**Instructions to follow:** Give the entries again exactly; drop the pictures.

**Data provided:**
**********

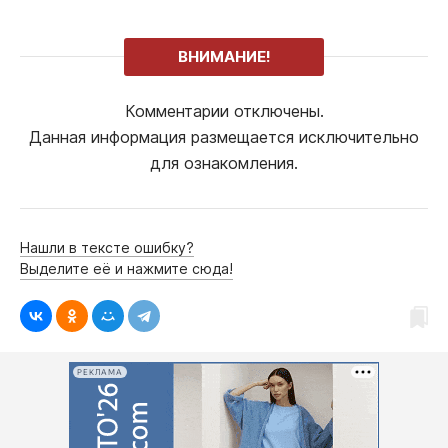
ВНИМАНИЕ!
Комментарии отключены.
Данная информация размещается исключительно
для ознакомления.
Нашли в тексте ошибку?
Выделите её и нажмите сюда!
РЕКЛАМА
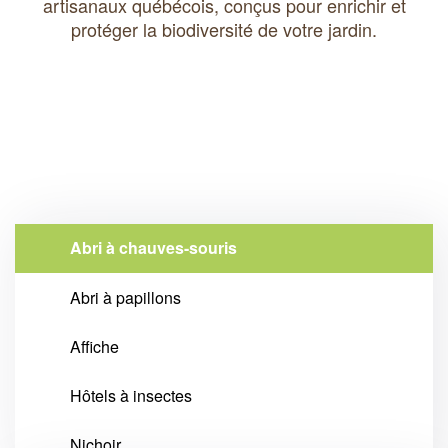
artisanaux québécois, conçus pour enrichir et
protéger la biodiversité de votre jardin.
Abri à chauves-souris
Abri à papillons
Affiche
Hôtels à insectes
Nichoir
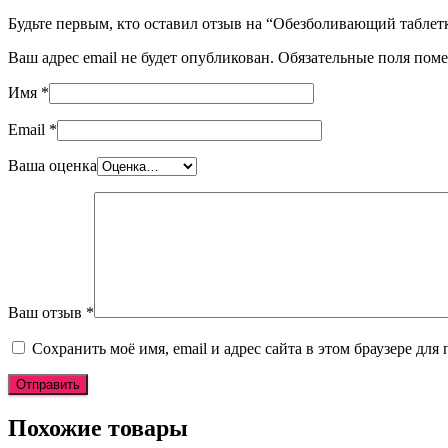
Будьте первым, кто оставил отзыв на “Обезболивающий таблетки 
Ваш адрес email не будет опубликован.
Обязательные поля пом
Имя
*
Email
*
Ваша оценка
Ваш отзыв
*
Сохранить моё имя, email и адрес сайта в этом браузере д
Похожие товары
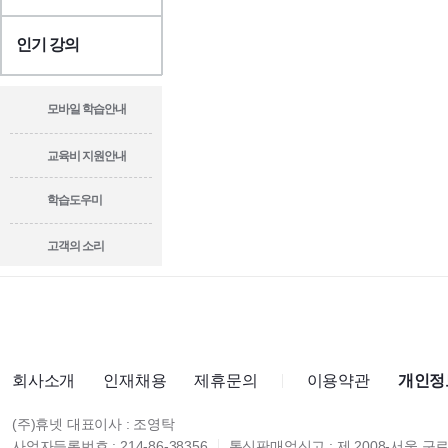
인기 강의
모바일 학습안내
교육비 지원안내
학습도우미
고객의 소리
회사소개
인재채용
제휴문의
이용약관
개인정
(주)휴넷 대표이사 : 조영탁
사업자등록번호 : 214-86-38356
통신판매업신고 : 제 2008-서울 구로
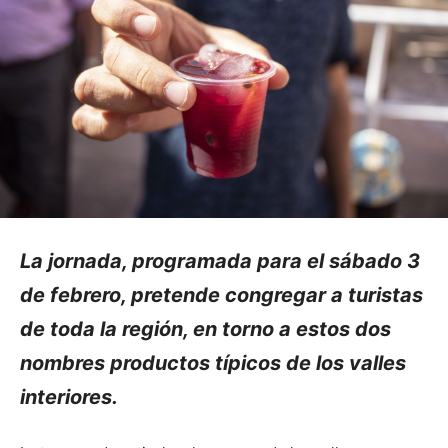
La jornada, programada para el sábado 3
de febrero, pretende congregar a turistas
de toda la región, en torno a estos dos
nombres productos típicos de los valles
interiores.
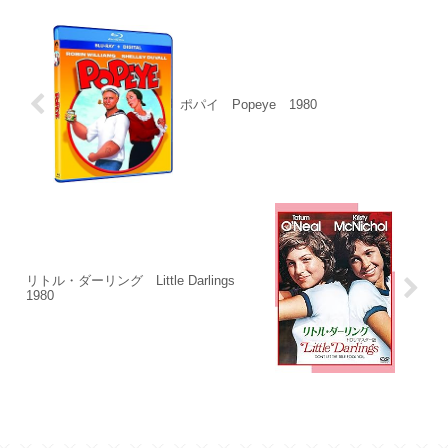
ポパイ Popeye 1980
リトル・ダーリング Little Darlings
1980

**********

**Reply to the exercise:**
ВНИМАНИЕ!
Комментарии отключены.
Данная информация размещается исключительно
для ознакомления.
Нашли в тексте ошибку?
Выделите её и нажмите сюда!
РЕКЛАМА
artisanaux québécois, conçus pour enrichir et
protéger la biodiversité de votre jardin.
Abri à chauves-souris
Abri à papillons
Affiche
Hôtels à insectes
Nichoir
Будьте первым, кто оставил отзыв на “Обезболивающий таблетки 
Ваш адрес email не будет опубликован.
Обязательные поля пом
Имя
*
Email
*
Ваша оценка
Ваш отзыв
*
Сохранить моё имя, email и адрес сайта в этом браузере д
Похожие товары
인기 강의
모바일 학습안내
교육비 지원안내
학습도우미
고객의 소리
회사소개
인재채용
제휴문의
이용약관
개인정
(주)휴넷 대표이사 : 조영탁
사업자등록번호 : 214-86-38356
통신판매업신고 : 제 2008-서울 구로
La jornada, programada para el sábado 3
de febrero, pretende congregar a turistas
de toda la región, en torno a estos dos
nombres productos típicos de los valles
interiores.
ポパイ Popeye 1980
リトル・ダーリング Little Darlings
1980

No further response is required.